One of the cool things about Bluesky is that it equates (or at least tries to equate) domain ownership with handle reservations. I like this a lot, as Twitter handle ownership was seen as something of an internet authority back in it’s hayday. My initial server was readily available at bluesky.cronocide.com, but I soon learned that meant my handle would be cronocide.bluesky.cronocide.com. That’s not very sexy, so I aimed to get it down to just cronoci.de.

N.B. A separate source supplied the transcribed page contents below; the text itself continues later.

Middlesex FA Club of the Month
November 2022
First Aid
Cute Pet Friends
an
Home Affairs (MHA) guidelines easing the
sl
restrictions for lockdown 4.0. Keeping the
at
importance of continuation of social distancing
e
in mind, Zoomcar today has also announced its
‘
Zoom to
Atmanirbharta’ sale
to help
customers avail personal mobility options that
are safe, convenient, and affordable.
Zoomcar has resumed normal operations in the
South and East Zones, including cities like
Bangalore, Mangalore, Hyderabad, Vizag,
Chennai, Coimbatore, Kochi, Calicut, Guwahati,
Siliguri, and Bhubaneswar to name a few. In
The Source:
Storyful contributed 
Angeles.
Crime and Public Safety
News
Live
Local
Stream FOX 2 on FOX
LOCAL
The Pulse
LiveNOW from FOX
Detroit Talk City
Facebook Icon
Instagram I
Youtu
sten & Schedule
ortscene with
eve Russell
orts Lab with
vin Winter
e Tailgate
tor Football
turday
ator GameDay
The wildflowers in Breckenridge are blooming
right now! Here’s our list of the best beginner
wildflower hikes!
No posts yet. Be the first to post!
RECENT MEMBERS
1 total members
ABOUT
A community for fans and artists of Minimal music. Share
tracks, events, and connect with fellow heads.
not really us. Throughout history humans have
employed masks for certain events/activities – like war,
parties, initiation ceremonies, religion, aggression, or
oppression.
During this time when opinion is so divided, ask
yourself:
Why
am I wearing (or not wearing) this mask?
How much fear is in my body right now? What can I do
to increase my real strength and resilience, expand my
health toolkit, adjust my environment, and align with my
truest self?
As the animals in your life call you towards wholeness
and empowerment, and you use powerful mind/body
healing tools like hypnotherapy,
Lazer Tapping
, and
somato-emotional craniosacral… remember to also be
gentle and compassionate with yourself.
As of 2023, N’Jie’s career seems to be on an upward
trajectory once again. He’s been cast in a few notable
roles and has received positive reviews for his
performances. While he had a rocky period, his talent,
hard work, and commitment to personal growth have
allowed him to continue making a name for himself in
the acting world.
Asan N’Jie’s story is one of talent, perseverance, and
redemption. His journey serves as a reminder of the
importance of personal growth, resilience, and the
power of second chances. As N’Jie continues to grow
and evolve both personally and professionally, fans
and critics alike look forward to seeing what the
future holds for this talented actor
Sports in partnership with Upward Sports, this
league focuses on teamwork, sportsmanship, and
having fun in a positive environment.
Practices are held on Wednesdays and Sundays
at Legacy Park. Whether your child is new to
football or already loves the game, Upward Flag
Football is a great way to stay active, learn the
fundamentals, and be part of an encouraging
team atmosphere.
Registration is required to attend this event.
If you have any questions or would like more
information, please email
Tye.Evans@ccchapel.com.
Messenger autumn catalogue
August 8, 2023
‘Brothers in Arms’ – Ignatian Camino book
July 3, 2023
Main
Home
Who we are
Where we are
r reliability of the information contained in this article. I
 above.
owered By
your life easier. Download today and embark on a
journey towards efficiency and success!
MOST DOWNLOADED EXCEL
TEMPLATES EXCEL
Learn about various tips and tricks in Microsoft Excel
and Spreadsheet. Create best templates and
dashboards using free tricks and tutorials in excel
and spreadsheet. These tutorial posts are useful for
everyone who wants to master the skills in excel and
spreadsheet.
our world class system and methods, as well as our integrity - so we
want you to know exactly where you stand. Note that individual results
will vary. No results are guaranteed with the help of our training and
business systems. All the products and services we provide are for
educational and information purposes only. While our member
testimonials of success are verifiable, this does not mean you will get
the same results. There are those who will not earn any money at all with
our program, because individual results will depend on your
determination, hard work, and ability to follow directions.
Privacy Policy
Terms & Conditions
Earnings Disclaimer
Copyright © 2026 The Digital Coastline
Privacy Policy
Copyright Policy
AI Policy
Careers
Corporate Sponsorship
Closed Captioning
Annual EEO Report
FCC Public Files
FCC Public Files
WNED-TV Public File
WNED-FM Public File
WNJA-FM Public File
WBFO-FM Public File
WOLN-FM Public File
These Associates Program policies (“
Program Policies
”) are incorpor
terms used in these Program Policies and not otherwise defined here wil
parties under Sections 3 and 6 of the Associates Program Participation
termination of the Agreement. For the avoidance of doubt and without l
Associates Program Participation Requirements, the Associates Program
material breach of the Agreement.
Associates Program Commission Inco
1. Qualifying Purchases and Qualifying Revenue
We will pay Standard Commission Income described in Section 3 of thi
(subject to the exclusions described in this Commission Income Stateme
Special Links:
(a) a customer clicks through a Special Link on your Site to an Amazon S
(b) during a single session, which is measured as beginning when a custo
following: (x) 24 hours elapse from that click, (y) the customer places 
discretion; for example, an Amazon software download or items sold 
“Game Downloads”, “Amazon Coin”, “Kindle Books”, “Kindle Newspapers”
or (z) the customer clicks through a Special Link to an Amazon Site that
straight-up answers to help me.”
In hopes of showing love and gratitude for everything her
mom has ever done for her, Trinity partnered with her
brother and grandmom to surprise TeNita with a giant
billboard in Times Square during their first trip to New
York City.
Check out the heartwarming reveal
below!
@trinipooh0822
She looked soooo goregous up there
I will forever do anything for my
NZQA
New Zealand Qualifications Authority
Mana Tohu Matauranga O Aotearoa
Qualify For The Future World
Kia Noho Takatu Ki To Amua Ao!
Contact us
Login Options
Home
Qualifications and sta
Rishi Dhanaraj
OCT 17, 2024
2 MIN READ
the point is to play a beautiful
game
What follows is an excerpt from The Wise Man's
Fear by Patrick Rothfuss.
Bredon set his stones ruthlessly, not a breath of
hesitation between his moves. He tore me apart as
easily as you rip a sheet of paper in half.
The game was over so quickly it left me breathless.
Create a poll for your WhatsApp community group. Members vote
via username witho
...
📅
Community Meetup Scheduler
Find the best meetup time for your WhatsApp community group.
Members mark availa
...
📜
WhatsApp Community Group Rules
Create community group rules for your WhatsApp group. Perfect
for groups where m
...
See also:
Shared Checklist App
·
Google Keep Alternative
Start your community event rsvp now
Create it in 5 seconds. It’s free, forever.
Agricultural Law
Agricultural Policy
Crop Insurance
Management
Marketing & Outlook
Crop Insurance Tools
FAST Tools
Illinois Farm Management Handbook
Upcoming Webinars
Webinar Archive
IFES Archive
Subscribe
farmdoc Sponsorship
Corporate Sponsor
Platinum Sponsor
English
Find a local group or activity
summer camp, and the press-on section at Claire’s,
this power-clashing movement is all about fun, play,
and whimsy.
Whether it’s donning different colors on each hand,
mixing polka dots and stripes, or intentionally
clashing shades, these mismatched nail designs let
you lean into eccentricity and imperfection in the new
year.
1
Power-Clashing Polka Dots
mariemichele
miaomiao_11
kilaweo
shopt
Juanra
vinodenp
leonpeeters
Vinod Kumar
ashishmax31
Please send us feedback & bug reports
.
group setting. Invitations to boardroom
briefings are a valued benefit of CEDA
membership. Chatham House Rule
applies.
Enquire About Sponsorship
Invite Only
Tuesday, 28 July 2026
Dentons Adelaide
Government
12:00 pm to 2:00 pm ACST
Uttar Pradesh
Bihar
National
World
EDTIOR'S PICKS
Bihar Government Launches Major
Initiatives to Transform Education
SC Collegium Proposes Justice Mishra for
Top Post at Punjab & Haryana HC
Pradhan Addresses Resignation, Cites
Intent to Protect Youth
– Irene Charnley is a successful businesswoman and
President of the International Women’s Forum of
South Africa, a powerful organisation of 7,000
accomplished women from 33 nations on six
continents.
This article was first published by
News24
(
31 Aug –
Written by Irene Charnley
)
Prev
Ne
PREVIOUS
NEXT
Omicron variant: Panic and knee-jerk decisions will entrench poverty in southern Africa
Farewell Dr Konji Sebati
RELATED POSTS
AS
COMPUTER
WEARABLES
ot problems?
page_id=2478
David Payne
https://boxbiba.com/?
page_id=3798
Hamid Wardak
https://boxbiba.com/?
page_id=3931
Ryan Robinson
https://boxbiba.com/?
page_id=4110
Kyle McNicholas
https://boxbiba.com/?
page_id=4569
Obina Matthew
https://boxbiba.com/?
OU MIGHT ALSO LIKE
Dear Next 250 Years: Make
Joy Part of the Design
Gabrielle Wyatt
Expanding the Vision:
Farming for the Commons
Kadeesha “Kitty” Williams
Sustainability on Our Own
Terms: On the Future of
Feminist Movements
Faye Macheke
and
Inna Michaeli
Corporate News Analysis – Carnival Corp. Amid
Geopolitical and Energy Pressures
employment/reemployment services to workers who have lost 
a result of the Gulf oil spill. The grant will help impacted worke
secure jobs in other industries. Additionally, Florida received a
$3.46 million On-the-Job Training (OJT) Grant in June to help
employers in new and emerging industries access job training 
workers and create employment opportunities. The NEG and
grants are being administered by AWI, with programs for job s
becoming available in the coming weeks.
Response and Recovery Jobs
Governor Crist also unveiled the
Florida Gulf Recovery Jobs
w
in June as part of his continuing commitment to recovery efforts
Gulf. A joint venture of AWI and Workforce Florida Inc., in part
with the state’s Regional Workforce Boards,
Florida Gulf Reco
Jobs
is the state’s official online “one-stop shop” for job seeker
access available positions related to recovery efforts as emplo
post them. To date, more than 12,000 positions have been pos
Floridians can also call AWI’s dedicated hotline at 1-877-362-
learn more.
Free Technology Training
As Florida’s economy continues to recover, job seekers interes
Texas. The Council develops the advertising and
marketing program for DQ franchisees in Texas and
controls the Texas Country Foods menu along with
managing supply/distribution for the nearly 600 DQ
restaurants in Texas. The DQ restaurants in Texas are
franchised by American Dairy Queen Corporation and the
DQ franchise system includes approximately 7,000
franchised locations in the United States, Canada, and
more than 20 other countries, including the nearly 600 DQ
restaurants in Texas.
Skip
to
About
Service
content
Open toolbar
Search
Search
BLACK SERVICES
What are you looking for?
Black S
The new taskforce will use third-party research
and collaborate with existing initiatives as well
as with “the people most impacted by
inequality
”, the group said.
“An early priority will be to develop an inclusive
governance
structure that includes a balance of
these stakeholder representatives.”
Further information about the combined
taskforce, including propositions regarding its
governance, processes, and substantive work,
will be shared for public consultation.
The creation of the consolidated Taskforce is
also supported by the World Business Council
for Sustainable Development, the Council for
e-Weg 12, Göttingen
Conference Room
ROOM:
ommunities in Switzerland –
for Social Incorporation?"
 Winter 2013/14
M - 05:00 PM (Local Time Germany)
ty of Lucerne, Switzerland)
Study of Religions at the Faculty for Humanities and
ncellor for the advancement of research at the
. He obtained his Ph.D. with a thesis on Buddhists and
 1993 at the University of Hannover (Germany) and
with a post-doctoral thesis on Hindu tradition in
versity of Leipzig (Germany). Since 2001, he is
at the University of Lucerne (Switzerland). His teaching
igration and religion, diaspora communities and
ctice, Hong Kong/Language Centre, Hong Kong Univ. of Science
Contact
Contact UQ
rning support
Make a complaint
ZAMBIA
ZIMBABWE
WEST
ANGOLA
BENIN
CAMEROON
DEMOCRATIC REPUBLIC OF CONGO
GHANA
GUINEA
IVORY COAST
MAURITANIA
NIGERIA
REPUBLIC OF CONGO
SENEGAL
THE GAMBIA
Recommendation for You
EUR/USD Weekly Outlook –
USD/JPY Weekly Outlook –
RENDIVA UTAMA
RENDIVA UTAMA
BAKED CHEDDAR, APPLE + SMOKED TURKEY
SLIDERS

Routing a Bluesky PDS server (in 2024) currently requires two routes to work:

  • /xrpc - This route is the root path for all PDS operations (except root domain handle changes)
  • /.well-known/atproto-did - This is needed if you want to shorten username.mydomain.com to mydomain.com

Knowing this makes the reverse proxy setup much easier. The second item there is static data: it’s a text/plain payload that includes the DID of the user account that assigned to your user when you created the account. The /xrpc routes are translated straight across to your PDS server to make the domain work. Validating your root name is supposed to use a DNS TXT record as well as the .well-known bit to verify your ownership of a domain in order to make it work. I couldn’t get either method to work in the mobile app for some reason; it kept giving me the error Unable to resolve handle. Following this post I got a CLI token from the PDS server and manually changed my name, which scarily seemed to work without saying anything:

┌────Nov 15 16:11:28────┐
cronocide@zen:~/Desktop$▶ curl -Lv -XPOST "https://mydomain.com/xrpc/com.atproto.identity.updateHandle" -H "Authorization: Bearer <token>" -H "Content-Type: application/json" -d '{"handle": "mydomain.com"}'
└──Nov 15 16:12:11 •534─┘
┌───Nov 15 16:12:13─────┐
cronocide@zen:~/Desktop$▶  ???

It’s hard to tell if the mobile and web app slowness I’m seeing are due to some misconfiguration I’ve done on my end, or if it’s just strain from the current influx of users on the network. I’m not sure how many of these users are material, since I made three or four in the process of figuring out the PDS setup alone, but then again I don’t imagine most users are going out of their way to set up a Personal Data Server for their accounts out of the gates. Either way, my PDS seems to be up and working for now. Let’s wait and see if I have to wipe my data because I chose the wrong storage class for the PDS.

Anyway, we’re off to the skies with this new social network!